In the second annual survey of regional health information organizations, 25 respondents said their data exchanges were operational. Only nine were operational last year.

In addition, 40 organizations are far along in implementing their exchanges, though their systems do not yet exchange data. This group was the largest in this year’s survey.

However, the total number of health information exchanges (HIEs) grew only slightly from about 100 to 109. The report states that foundation officials “believe that there are likely many more HIE initiatives that did not complete the survey.”

The survey was posted on the eHealth Initiative’s Web site.

A little more than half of the exchanges said state governments were involved in their initiatives, usually through a Medicaid program or a public health agency.

Nearly half said they were counting on the federal government to provide grants and contracts, which are the biggest revenue sources of the exchanges. About one-quarter were using state and local government grants and contracts. Advances from hospitals were another major source of funding.

“A comparison of this year’s results to those from 2004 indicates a clear progression towards the use of funding sources outside of the federal government,” the report states.

Most of the exchanges are nonprofit corporations, the report states, and hospital officials and physicians are the most common participants in their governance. “The direct involvement of physicians in governance structures appears to be increasing as organizations and initiatives mature,” the report notes. At the same time, more of exchanges reported that multi-stakeholder collaborations were leading their exchange efforts, rather than a hospital or other health care provider.

The organizations that exchange data or are in advanced stages of implementation expect to share 15 kinds of data during the next six months. The most common data types are records of outpatient visits to care providers, laboratory test results and enrollment and benefits eligibility information.

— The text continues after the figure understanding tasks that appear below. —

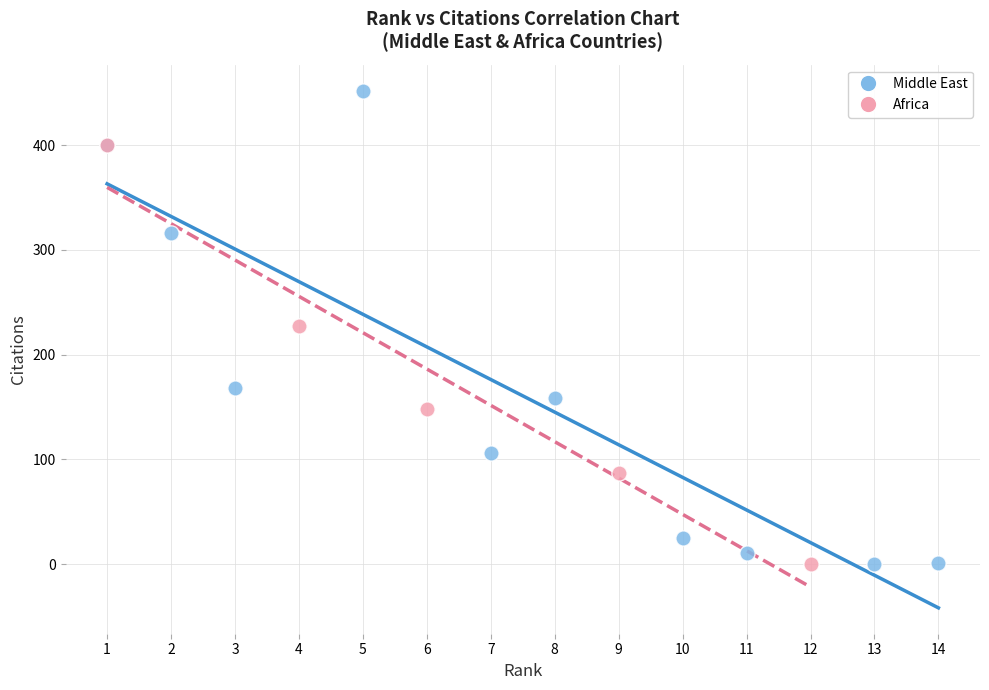

Which series reaches the maximum Y coordinate?

Middle East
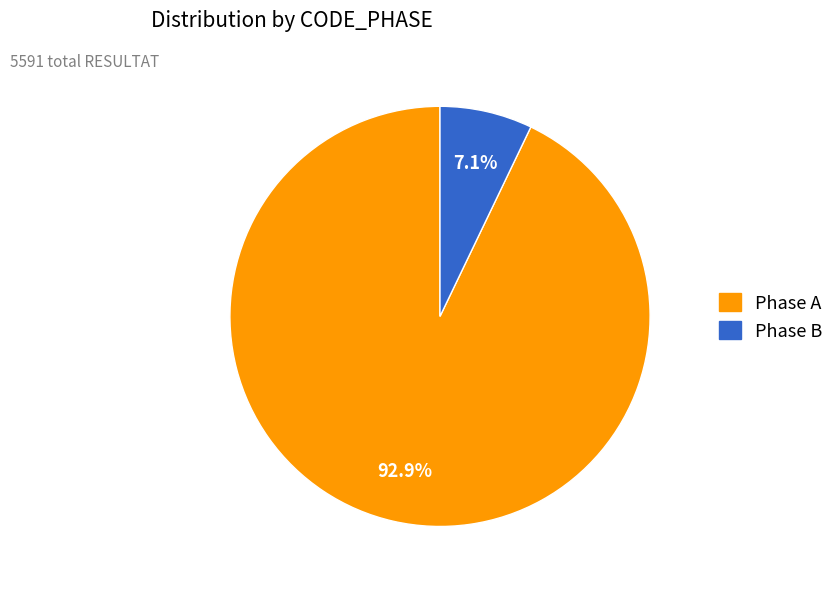

Count the number of slices in the pie.

2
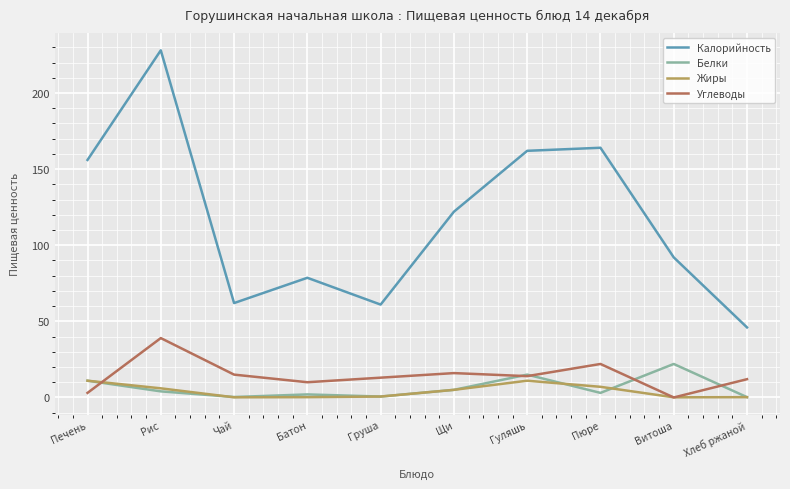

What are all the series names shown in the legend?

Калорийность, Белки, Жиры, Углеводы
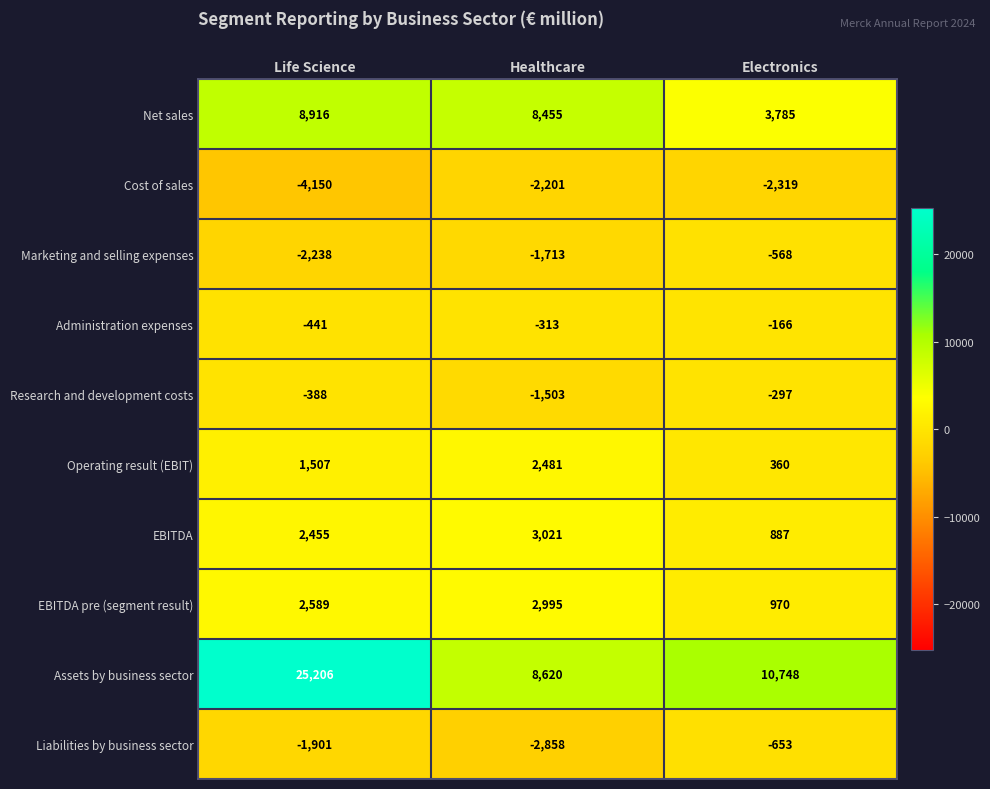

Count the number of categories in the chart.

3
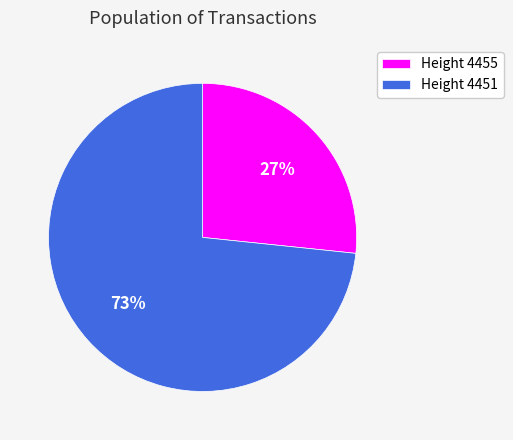

Rank the categories by value from lowest to highest.

Height 4455, Height 4451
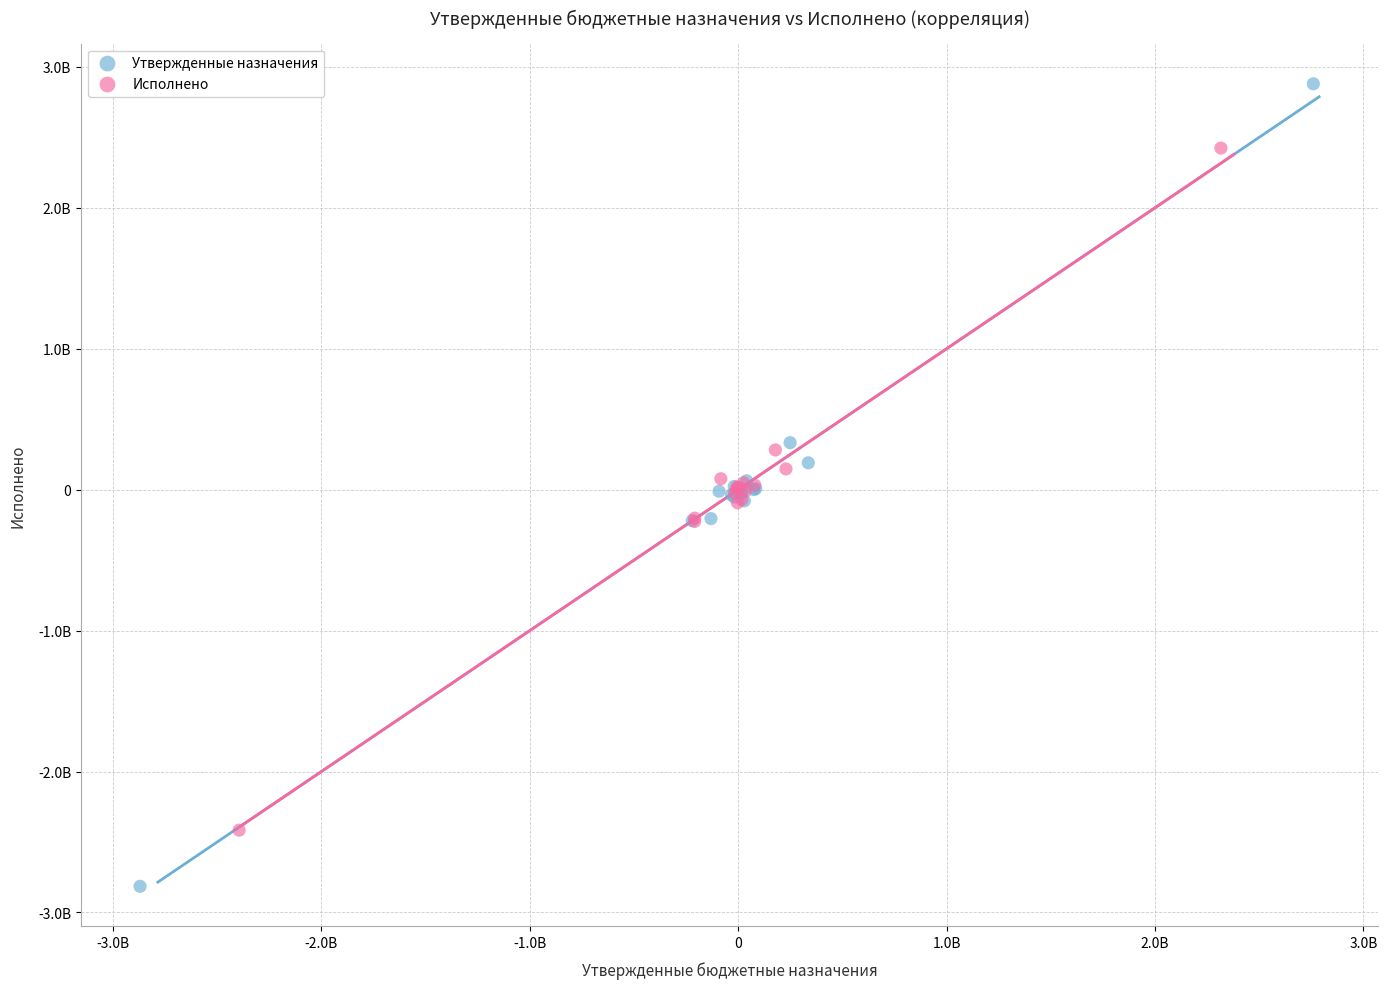

Which series reaches the minimum Y coordinate?

Утвержденные назначения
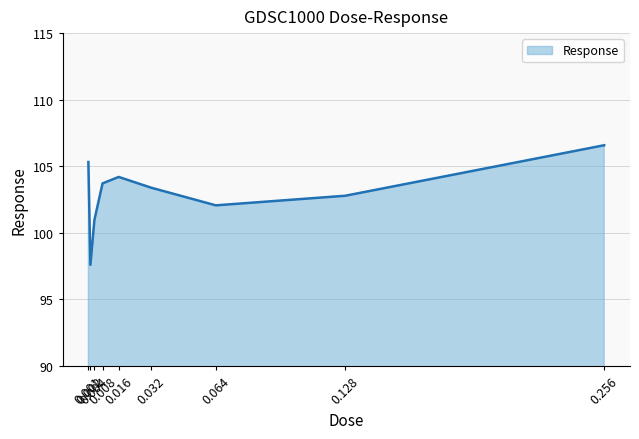

Is it true that the value at 0.032 is 103.4?

True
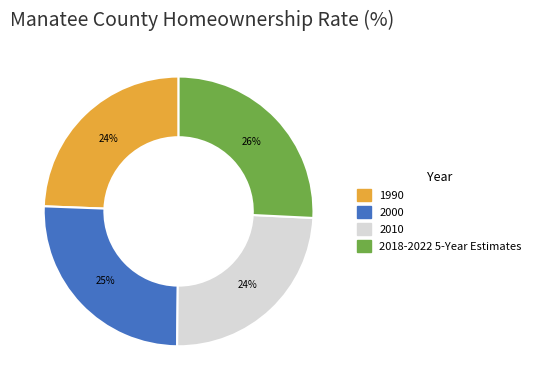

To the nearest percent, what portion does 1990 represent?

24%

Exchanges are expanding the services they offer, going beyond maintaining patient records and facilitating communications among health care providers, the foundation reported. For example, one-third are providing disease or chronic care management services, and that number will grow to one-half within the next six months.

According to the survey, 59 percent of the respondents indicated that securing upfront funding is a challenge, the great obstacle reported. Meanwhile, organizations added that accurately linking patient data and getting health plans involved in the exchange are also problems. Thirty-three percent of respondents listed each of those issues as a challenge.

The eHealth Initiative and its foundation are nonprofit organizations whose mission is to encourage the use of information technology to improve health care. Their offices are in Washington, D.C. The Health Resources and Services Administration, an agency in the Department of Health and Human Services, paid for the survey.